El sacerdote es instrumento de unidad. El deseo del Señor es ut omnes unum sint, que todos sean uno. Él mismo señaló que todo reino dividido contra sí será desolado y que no hay ciudad ni hogar que subsista si se pierde la unidad. Los sacerdotes deben ser solícitos en conservar la unidad; y esta exhortación de San Pablo "se refiere, sobre todo, a los que han sido investidos del Orden sagrado para continuar la misión de Cristo". Es el sacerdote el que principalmente debe velar por la concordia entre los hermanos, el que vigila para que la unidad en la fe sea más fuerte que los antagonismos provocados por diferencias de ideas en cosas accidentales y terrenas. Al sacerdote corresponde, con su ejemplo y su palabra, mantener entre sus hermanos la conciencia de que ninguna cosa humana es tan importante como para destruir la maravillosa realidad del cor unum et anima una  que vivieron los primeros cristianos y que hemos de vivir nosotros. Esta misión de unidad la podrá lograr con más facilidad si está abierto a todos, si es apreciado por sus hermanos. "Pide para los sacerdotes, los de ahora y los que vendrán, que amen de verdad, cada día más y sin discriminaciones, a sus hermanos los hombres, y que sepan hacerse querer de ellos".
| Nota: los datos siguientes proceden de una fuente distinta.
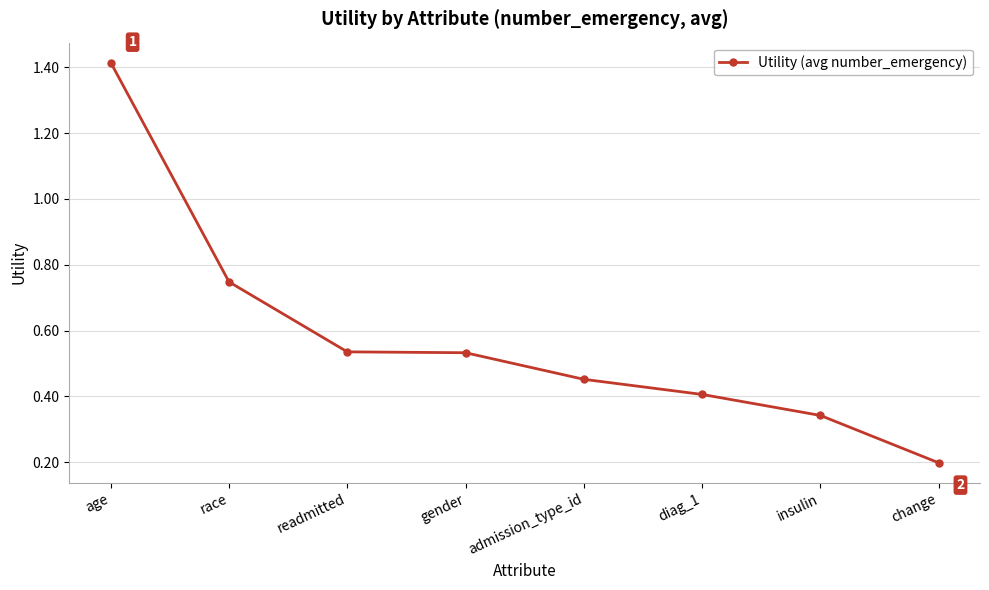

Is it true that the value at diag_1 is 0.1?

False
El Papa Juan Pablo II, dirigiéndose a todos los sacerdotes del mundo, les exhortaba con estas palabras: "Al celebrar la Eucaristía en tantos altares del mundo, agradecemos al eterno Sacerdote el don que nos ha dado en el sacramento del Sacerdocio. Y que en esta acción de gracias se puedan escuchar las palabras puestas por el evangelista en boca de María con ocasión de la visita a su prima Isabel: Ha hecho en mi favor maravillas el Poderoso, Santo es su nombre (Lc 1, 49). Demos también gracias a María por el inefable don del Sacerdocio por el cual podemos servir en la Iglesia a cada hombre. ¡Que el agradecimiento despierte también nuestro celo (...)
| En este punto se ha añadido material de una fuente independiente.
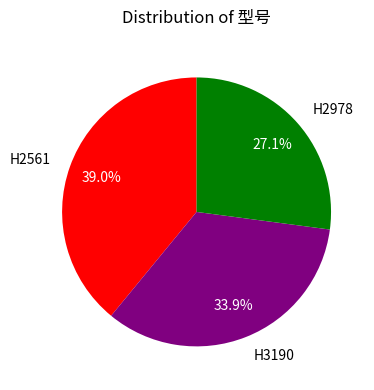

What is the smallest slice in the pie chart?

H2978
"Demos gracias incesantemente por esto; con toda nuestra vida; con todo aquello de que somos capaces. Juntos demos gracias a María, Madre de los sacerdotes. ¿Cómo podré pagar al Señor todo el bien que me ha hecho? La copa de salvación levantaré e invocaré el nombre del Señor (Sal 115, 12-13)"
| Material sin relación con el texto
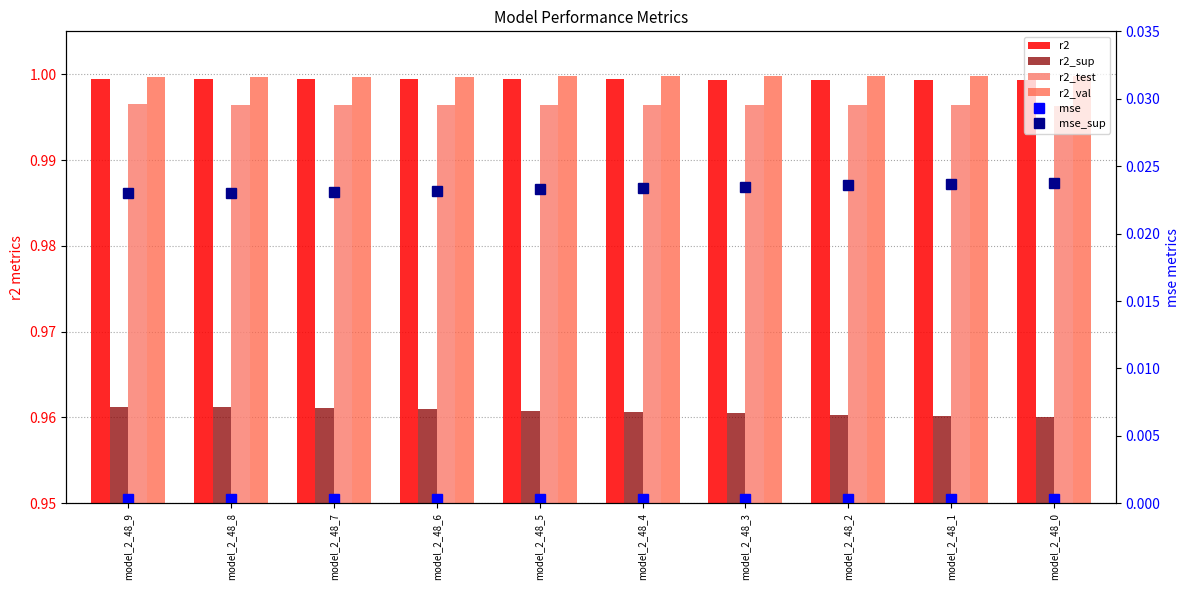

What are all the series names shown in the legend?

r2, r2_sup, r2_test, r2_val, mse, mse_sup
De la misión redentora de Cristo Sacerdote participa toda la Iglesia. A través de los sacramentos de la iniciación cristiana los fieles laicos participan de este sacerdocio de Cristo y quedan capacitados para santificar el mundo a través de sus tareas seculares. Los presbíteros, de un modo esencialmente diferente y no sólo de grado, participan del sacerdocio de Cristo y son constituidos mediadores entre Dios y los hombres, especialmente a través del Sacrificio de la Misa, que realizan in Persona Christi. Hoy es un día en el que de modo particular debemos pedir por todos los sacerdotes.